● **Reading text**:

THE METROPOLITAN ORCHESTRA-MET #1 STRING FANTASY @ PETERSHAM TOWN HALL

Above: TMO Principal Flautist Svetlana Yaroslavskaya played the Bizet/Borne ‘Carmen Fantasy’ .  Featured image, TMO Chief Conductor, Sarah-Grace Williams ans TMO Strings at Petersham Town Hall.

Last year the first live concert by TMO musicians post-2020 pandemic silence featured members of TMO strings in a commanding reclaiming of the stage. In stunning expansion from that small group it was the larger TMO strings who began the 2021 Met Concert Series at Petersham Town Hall on Sat February 20. The group charmed, wowed and dazzled us with new repertoire as well as their signature reliable intensity and diverse expression. 

The carefully structured programme allowed the group to be well showcased and speak in widely varied voice. It was complete with a new version arranged just for this ensemble, new works to discover  for the safely distanced audience and a live event with fifty percent Australian content.  

These works by living, treasured and prolific composers of the Australian music scene alternated with lesser-known creatives from the late nineteenth century. Short, dynamic pieces from Elena Kats-Chernin and Paul Stanhope were smoothly complemented by a longer, rarely performed symphony by Danish composer Asger Hamerik which concluded the interval-free celebration of string ensemble music. 

Above : Elena Kats-Chernin, composer of ‘Fast Blue Village 5’.

In true TMO Met Series style the musicians also collaborated with an instrumental soloist to provide a balanced and exciting performance. This inclusion of flute with the strings provided great timbral contrast. It also demonstrated the musicians’ innate and developed skill as guided by maestra Sarah-Grace Williams in expressive conversation as an accompanying body. 

The Met Series 2021 got off to a rocketing start with a powerhouse performance of the expanded string quartet Fast Blue Village 2, now transformed to a meaty work for TMO strings and renamed Fast Blue Village 5. The ensemble’s signature intensity referred to earlier came into its own here in a strong rendering of this music’s edgy, complex rhythm and driven gesture. 

Kats-Chernin’s unique voice shone in TMO String’s delivery of this piece’s variegated and angular forward-pushing force.  As often with this composer, the concentrated thematic concerns yielded a terrific outpouring of many diverse shades of utterance, reflection and resonance.

[Stored data entries]
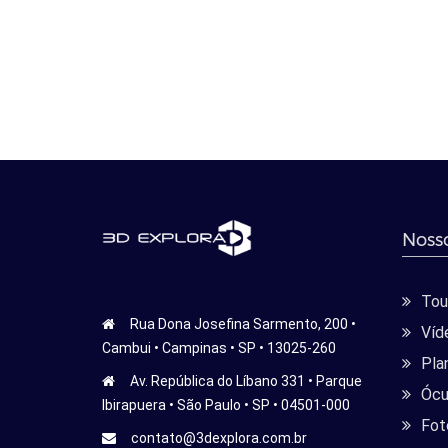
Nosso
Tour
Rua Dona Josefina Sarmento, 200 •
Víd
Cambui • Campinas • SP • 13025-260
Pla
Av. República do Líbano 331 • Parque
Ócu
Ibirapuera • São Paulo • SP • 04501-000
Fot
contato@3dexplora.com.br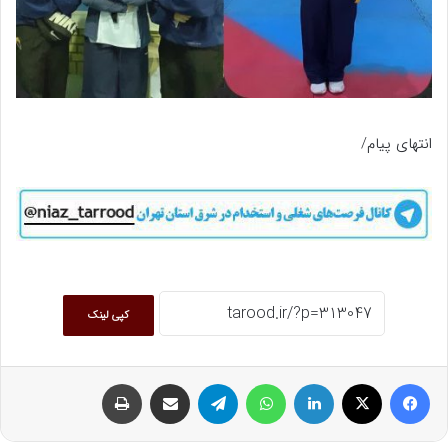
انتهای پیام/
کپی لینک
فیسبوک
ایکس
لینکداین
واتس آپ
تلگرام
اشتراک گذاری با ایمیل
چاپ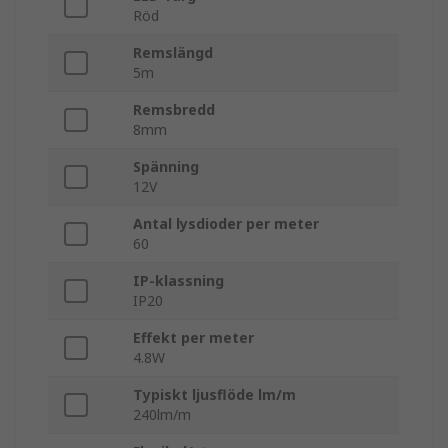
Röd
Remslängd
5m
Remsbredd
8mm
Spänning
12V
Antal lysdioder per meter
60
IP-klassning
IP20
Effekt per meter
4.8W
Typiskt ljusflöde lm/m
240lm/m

--

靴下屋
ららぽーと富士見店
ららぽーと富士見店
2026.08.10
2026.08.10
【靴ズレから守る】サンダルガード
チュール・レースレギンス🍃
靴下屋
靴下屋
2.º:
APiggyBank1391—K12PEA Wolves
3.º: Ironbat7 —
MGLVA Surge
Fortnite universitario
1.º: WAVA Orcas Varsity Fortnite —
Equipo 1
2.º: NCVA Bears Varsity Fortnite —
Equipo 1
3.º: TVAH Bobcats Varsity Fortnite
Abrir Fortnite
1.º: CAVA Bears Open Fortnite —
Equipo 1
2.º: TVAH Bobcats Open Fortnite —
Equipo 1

==

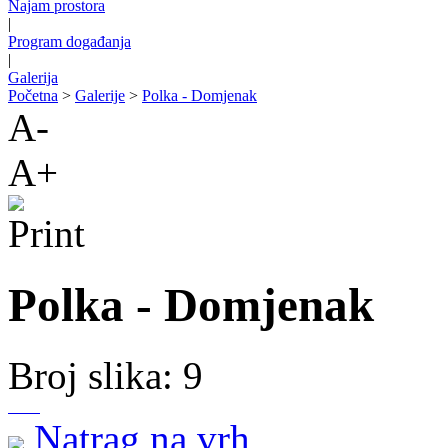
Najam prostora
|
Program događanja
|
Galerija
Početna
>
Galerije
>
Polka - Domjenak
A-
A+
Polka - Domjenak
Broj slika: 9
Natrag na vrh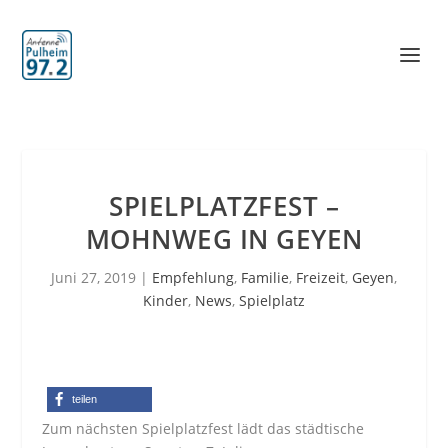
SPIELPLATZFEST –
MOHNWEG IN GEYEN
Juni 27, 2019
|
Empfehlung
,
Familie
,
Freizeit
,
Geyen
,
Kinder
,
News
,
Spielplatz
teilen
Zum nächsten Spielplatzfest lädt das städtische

● **Assigned task**: Can you repeat, word for word, the part of the concert review above that opens with the words containing "THE METROPOLITAN ORCHESTRA-MET" and closes with "Petersham Town Hall."?

● **Reply**:
THE METROPOLITAN ORCHESTRA-MET #1 STRING FANTASY @ PETERSHAM TOWN HALL

Above: TMO Principal Flautist Svetlana Yaroslavskaya played the Bizet/Borne ‘Carmen Fantasy’ .  Featured image, TMO Chief Conductor, Sarah-Grace Williams ans TMO Strings at Petersham Town Hall.